*Task directions:*
Without the pictures, set down everything in the listing exactly.

= = = = =

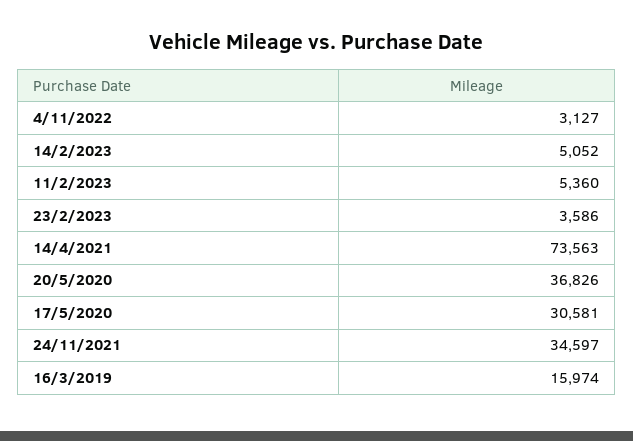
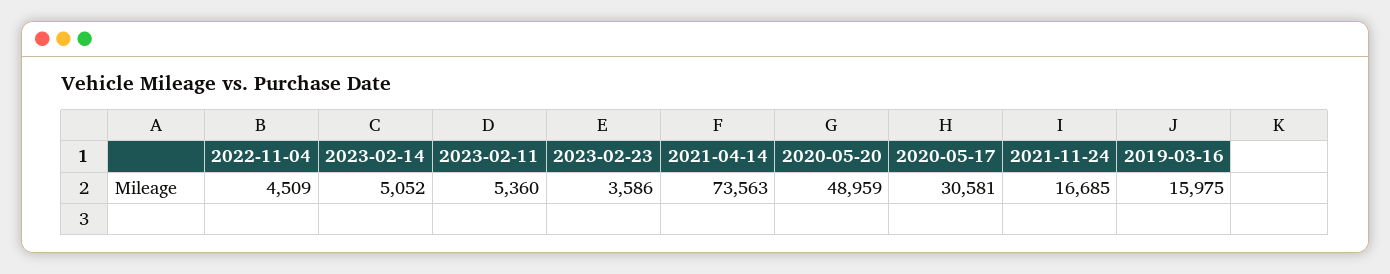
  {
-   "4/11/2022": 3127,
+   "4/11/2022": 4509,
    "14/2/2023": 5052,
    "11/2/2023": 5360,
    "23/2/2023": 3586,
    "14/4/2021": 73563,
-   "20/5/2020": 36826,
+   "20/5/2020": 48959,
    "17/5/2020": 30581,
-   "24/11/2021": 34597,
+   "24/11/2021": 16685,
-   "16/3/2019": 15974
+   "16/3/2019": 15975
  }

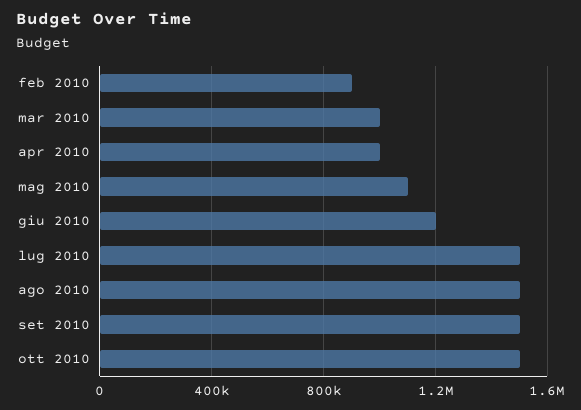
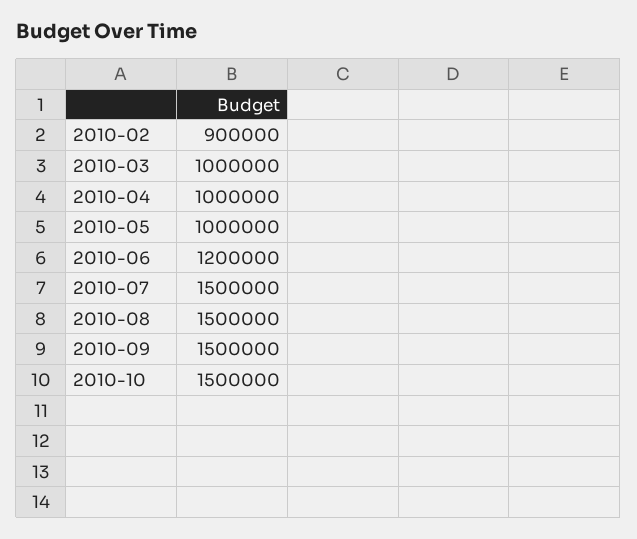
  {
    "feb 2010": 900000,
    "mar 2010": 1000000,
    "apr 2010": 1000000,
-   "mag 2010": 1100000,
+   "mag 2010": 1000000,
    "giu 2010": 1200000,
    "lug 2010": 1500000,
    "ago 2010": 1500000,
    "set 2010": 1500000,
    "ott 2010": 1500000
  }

= = = = =

*Reply to the task:*
  {
-   "4/11/2022": 3127,
+   "4/11/2022": 4509,
    "14/2/2023": 5052,
    "11/2/2023": 5360,
    "23/2/2023": 3586,
    "14/4/2021": 73563,
-   "20/5/2020": 36826,
+   "20/5/2020": 48959,
    "17/5/2020": 30581,
-   "24/11/2021": 34597,
+   "24/11/2021": 16685,
-   "16/3/2019": 15974
+   "16/3/2019": 15975
  }

  {
    "feb 2010": 900000,
    "mar 2010": 1000000,
    "apr 2010": 1000000,
-   "mag 2010": 1100000,
+   "mag 2010": 1000000,
    "giu 2010": 1200000,
    "lug 2010": 1500000,
    "ago 2010": 1500000,
    "set 2010": 1500000,
    "ott 2010": 1500000
  }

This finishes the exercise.